## Jetzt ausprobieren
Schreiben Sie die Zeilen vom Anfang der Einträge bis einschließlich der Zeile mit „entrepreneur or digital“ wortgetreu ab.

## Angaben zur Quelle
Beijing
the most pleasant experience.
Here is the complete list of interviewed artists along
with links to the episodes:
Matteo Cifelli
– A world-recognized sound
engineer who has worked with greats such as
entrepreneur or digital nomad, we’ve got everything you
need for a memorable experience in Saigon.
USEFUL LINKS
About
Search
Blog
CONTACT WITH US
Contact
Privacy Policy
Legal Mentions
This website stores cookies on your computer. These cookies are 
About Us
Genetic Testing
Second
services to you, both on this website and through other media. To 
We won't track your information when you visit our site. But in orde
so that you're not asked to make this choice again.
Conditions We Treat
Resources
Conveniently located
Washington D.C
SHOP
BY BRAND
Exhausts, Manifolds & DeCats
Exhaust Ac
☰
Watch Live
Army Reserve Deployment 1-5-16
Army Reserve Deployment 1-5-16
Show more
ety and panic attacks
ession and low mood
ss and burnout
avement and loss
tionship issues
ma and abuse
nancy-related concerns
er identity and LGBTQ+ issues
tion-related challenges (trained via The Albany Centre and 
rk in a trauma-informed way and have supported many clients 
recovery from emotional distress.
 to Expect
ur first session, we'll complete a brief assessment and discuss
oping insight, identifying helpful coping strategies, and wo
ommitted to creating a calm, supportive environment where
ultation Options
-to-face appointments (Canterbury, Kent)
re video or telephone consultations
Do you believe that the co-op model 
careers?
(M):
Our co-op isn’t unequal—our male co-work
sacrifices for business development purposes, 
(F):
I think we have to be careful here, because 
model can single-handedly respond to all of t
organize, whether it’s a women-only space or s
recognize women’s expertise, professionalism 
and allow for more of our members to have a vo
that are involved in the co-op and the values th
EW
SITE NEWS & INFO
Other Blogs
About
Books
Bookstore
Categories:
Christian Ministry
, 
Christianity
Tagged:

## Erledigte Aufgabe
Beijing
the most pleasant experience.
Here is the complete list of interviewed artists along
with links to the episodes:
Matteo Cifelli
– A world-recognized sound
engineer who has worked with greats such as
entrepreneur or digital nomad, we’ve got everything you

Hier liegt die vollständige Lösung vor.